Salient Features of the Electricity Act, 2003

Salient Features of the Electricity Act, 2003

Policies: The Electricity Act, 2003 envisages that policies to be framed regarding various aspects and it should be done by the Central Government in consultation with the State Governments and Electricity Commissions as the subject is in the concurrent list of Schedule VII of the Constitution of India.

National Electricity Policy (Section 3 of the Act), National Tariff Policy, National Electricity Plan (Section 3(4)), National Policy permitting stand-alone system for Rural Areas (Section 5) and National Policy on rural electrification and local distribution in rural areas (Section 4) are the policies to be notified by the Central Government in consultation with the State Governments and Electricity Commissions.

De-licensing in generation of electricity:

The Act provides for de-licensing in generation of electricity except in the case of Hydro Electric Generation and Nuclear Power Generation. Because the Hydro Electric Generation requires various technology and economic clearances. The Nuclear power generation is currently being regulated by the Nuclear Act, 1962. The Government is considering to bring in amendments to the Nuclear Act, 1962 to encourage equity participation in NPCIL. Such amendment will be of great importance as it will bring in huge investment and thus will give fruitful results to the nation.

License free generation and distribution in the rural areas:

Section 7 of the Act states:
“Any generating company may establish, operate and maintain a generating station without obtaining a license under this Act if it complies with the technical standards relating to connectivity with the grid referred to in clause (b) of Section 73.”

┄┄┄┄┄┄┄┄┄┄

**GIVEN EXERCISE 1**
According to the Electricity Act passage, which two kinds of electricity generation are not de-licensed?
**GIVEN EXERCISE 2**
Write the next part of the Electricity Act passage, starting after its last sentence.
The lines after this point bear no relation to the Electricity Act passage.

**RECORDED INFORMATION**
┄┄┄┄┄┄┄┄┄┄

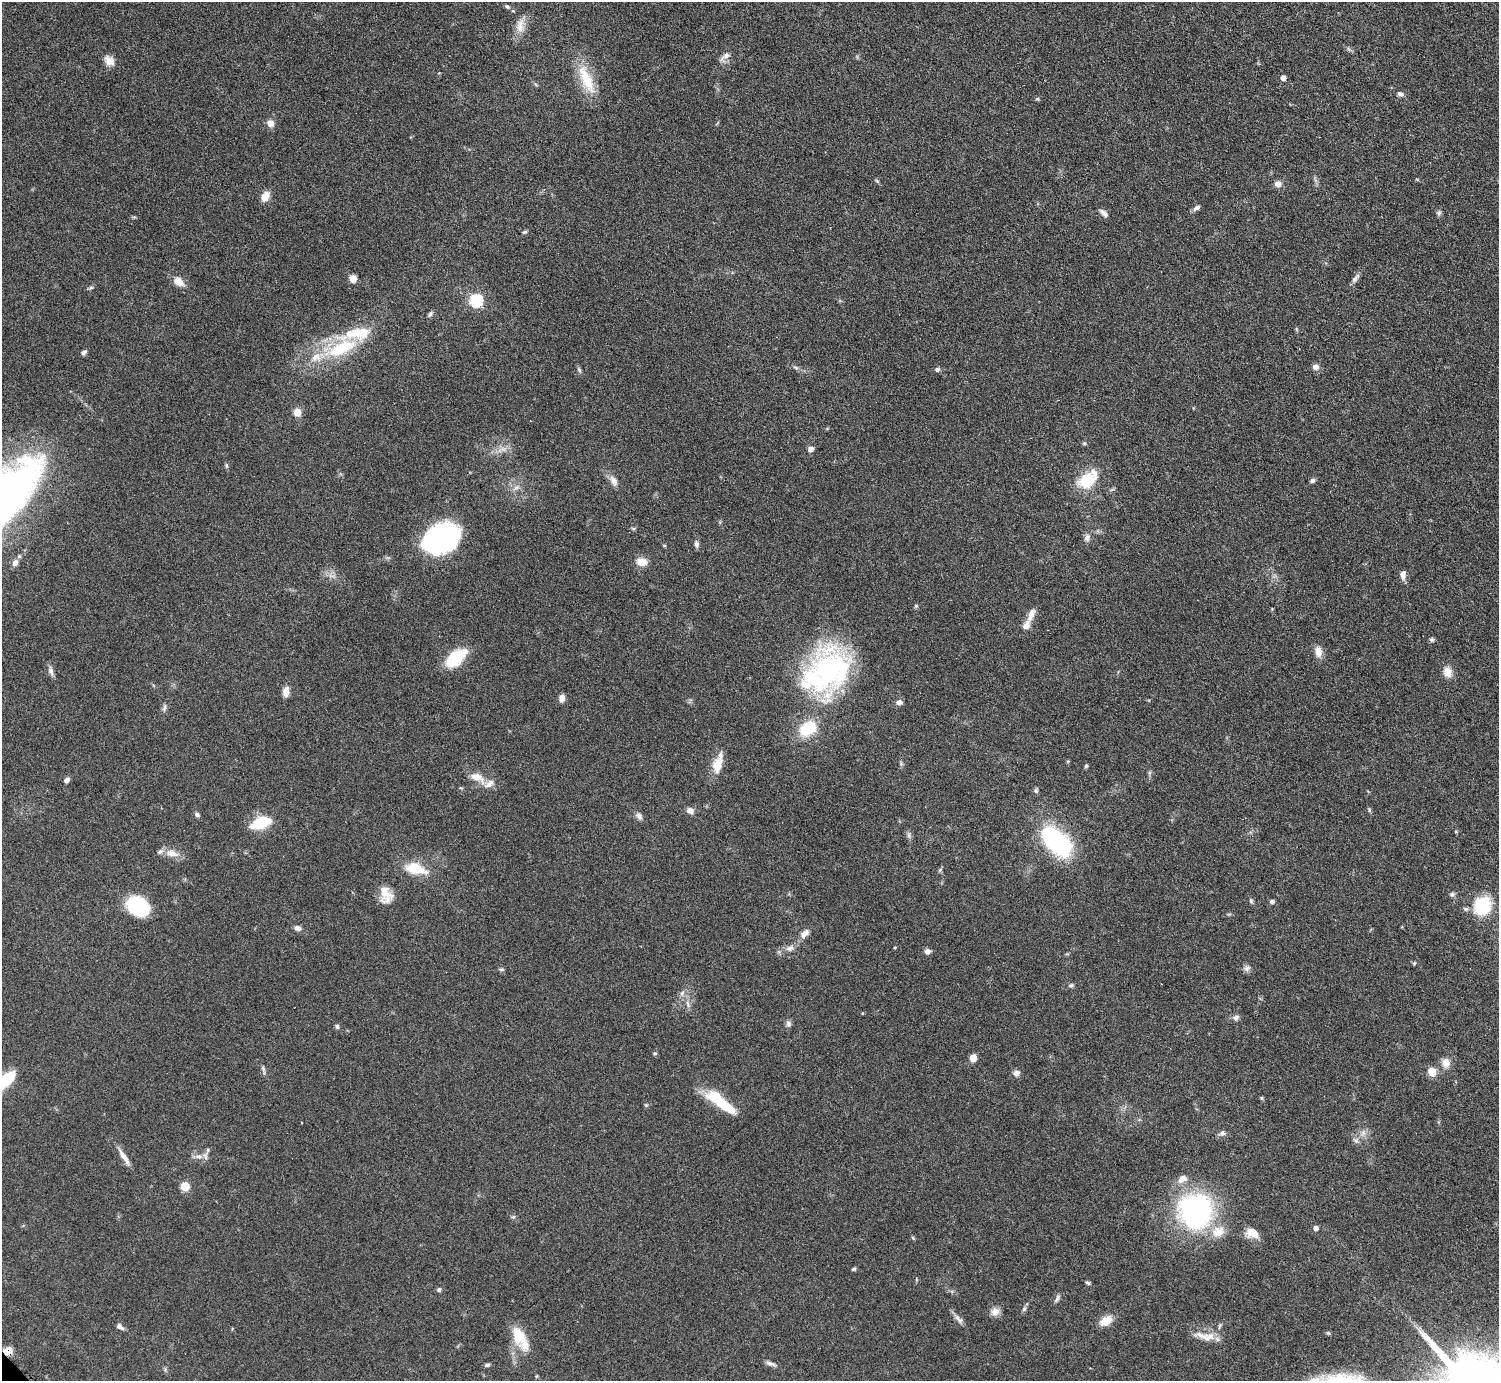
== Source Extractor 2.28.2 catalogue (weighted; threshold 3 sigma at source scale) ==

┄┄┄┄┄┄┄┄┄┄

**WRITTEN REPLY 1**
Hydro Electric Generation and Nuclear Power Generation.

**WRITTEN REPLY 2**
Section 5 of the Act provides:

“The Central Government shall also formulate a national policy, in consultation with the State Governments and the State Commissions, for rural electrification and for bulk purchase of power and management of local distribution in rural areas through Panchayat Institutions, users’ associations, co-operative societies, non-governmental organizations or franchisees.”

Section 4 of the Act states:

“The Central Government shall, after consultation with the State Governments prepare and notify a national policy, permitting stand-alone systems (including those based on renewable sources of energy and other non-conventional sources of energy) for rural areas.”

Section 2(63) of the Act defined ‘Stand alone system’ as follows:

“Stand alone system means the electricity system set-up to generate power and distribute electricity in a specified area without connection to the grid.”

Hence the following two conditions are to be met to satisfy the requirements of this section.

  1. The area should not be connected to the grid. That means the area should be an off-grid area.
  2. The area should be a rural area notified by the appropriate government.

Open access in the distribution of electricity:

Open access had shown significant improvement in the United Kingdom and the prices of electricity fell down by 30%. Even in India, the Government is aiming for the same and the experts opined that the prices of electricity may raise temporarily for few years, but in the long run, the prices will definitely go down.

This will also lead to efficiency in the National Electricity Market.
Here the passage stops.